| Goal of the exercise |
Update the lines below by replacing "Каталог" with "Продукция" everywhere it occurs and leaving everything else unchanged. Omit the pictures from your answer.

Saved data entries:

--- START ---

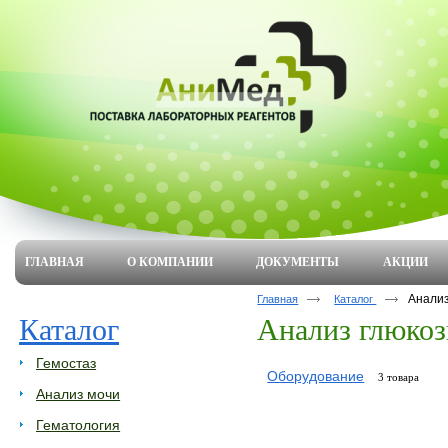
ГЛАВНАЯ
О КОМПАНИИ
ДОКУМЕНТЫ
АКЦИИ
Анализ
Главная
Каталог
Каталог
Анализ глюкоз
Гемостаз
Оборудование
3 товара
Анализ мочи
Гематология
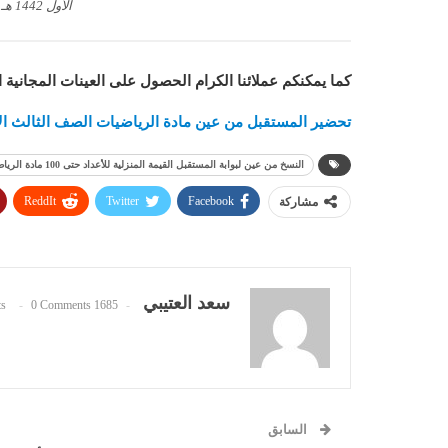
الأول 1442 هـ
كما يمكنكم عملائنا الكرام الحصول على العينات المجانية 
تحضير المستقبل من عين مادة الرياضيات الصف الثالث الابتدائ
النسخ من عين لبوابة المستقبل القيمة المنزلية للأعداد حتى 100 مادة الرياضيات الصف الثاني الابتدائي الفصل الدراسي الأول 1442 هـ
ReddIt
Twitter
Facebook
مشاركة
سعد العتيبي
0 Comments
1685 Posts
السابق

--- END ---

| Answer area |
ГЛАВНАЯ
О КОМПАНИИ
ДОКУМЕНТЫ
АКЦИИ
Анализ
Главная
Продукция
Продукция
Анализ глюкоз
Гемостаз
Оборудование
3 товара
Анализ мочи
Гематология
الأول 1442 هـ
كما يمكنكم عملائنا الكرام الحصول على العينات المجانية 
تحضير المستقبل من عين مادة الرياضيات الصف الثالث الابتدائ
النسخ من عين لبوابة المستقبل القيمة المنزلية للأعداد حتى 100 مادة الرياضيات الصف الثاني الابتدائي الفصل الدراسي الأول 1442 هـ
ReddIt
Twitter
Facebook
مشاركة
سعد العتيبي
0 Comments
1685 Posts
السابق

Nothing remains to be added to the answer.